> Information provided
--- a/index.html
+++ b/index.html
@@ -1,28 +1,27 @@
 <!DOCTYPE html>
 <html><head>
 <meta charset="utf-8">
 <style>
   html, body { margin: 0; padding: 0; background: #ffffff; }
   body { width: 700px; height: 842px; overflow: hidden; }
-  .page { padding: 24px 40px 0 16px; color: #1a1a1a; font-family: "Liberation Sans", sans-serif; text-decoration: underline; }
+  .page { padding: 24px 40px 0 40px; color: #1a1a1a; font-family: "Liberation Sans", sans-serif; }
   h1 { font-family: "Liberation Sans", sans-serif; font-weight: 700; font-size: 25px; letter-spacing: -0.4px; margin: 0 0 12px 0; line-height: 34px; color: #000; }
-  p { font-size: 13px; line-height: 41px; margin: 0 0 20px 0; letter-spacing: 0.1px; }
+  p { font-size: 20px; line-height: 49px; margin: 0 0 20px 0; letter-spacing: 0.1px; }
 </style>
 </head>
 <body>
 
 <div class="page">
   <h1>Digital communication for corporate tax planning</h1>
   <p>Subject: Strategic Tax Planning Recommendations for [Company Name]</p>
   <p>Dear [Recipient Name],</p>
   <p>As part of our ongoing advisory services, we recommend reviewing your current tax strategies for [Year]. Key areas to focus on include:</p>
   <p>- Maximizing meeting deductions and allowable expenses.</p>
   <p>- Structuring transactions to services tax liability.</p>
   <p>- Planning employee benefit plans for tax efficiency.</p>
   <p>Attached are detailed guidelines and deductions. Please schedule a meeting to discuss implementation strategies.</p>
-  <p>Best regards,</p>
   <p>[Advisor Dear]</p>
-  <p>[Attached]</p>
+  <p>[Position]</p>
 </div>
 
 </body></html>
--
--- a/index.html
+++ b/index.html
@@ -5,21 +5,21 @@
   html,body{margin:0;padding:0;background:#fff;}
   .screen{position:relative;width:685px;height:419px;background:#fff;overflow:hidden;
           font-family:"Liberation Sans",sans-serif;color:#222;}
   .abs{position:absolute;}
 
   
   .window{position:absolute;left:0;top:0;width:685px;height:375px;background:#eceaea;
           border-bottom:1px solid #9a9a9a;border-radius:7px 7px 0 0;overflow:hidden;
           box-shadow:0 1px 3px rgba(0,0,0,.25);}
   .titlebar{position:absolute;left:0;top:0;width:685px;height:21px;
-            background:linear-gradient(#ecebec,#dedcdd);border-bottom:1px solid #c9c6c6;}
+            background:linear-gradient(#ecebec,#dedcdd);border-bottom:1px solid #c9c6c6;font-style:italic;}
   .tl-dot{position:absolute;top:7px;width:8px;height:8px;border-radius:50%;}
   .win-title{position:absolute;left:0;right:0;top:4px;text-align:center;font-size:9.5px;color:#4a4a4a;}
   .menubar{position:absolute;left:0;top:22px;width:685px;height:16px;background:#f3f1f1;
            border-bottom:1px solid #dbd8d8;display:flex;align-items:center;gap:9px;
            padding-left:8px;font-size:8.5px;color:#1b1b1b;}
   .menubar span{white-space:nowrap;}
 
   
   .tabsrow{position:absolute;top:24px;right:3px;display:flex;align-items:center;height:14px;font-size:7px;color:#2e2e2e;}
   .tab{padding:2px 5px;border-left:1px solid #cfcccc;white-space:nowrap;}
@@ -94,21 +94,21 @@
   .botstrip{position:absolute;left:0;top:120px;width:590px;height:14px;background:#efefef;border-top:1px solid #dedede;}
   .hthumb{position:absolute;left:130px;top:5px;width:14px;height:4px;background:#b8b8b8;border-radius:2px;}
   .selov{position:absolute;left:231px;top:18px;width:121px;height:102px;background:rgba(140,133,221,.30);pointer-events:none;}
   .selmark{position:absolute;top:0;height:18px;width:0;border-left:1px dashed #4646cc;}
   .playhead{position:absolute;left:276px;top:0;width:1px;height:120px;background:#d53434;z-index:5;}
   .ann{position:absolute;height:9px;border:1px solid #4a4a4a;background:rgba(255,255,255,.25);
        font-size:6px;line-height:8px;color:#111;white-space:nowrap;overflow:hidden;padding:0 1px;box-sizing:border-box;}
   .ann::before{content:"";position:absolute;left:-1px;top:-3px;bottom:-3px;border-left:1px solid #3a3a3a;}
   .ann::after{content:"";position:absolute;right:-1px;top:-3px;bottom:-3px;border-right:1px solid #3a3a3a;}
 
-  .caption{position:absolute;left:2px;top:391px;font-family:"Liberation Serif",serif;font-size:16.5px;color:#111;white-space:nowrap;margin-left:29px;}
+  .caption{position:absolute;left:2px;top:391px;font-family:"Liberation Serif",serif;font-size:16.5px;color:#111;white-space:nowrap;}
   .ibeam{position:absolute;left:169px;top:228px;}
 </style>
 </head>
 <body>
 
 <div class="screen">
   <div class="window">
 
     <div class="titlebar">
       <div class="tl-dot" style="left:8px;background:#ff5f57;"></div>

> Your goal
Which lines run from the one holding "<!DOCTYPE html>" through the one holding "sans-serif; font-weight: 700;" in the records above? Repeat them exactly, both included, and nothing more.

> Task output
 <!DOCTYPE html>
 <html><head>
 <meta charset="utf-8">
 <style>
   html, body { margin: 0; padding: 0; background: #ffffff; }
   body { width: 700px; height: 842px; overflow: hidden; }
-  .page { padding: 24px 40px 0 16px; color: #1a1a1a; font-family: "Liberation Sans", sans-serif; text-decoration: underline; }
+  .page { padding: 24px 40px 0 40px; color: #1a1a1a; font-family: "Liberation Sans", sans-serif; }
   h1 { font-family: "Liberation Sans", sans-serif; font-weight: 700; font-size: 25px; letter-spacing: -0.4px; margin: 0 0 12px 0; line-height: 34px; color: #000; }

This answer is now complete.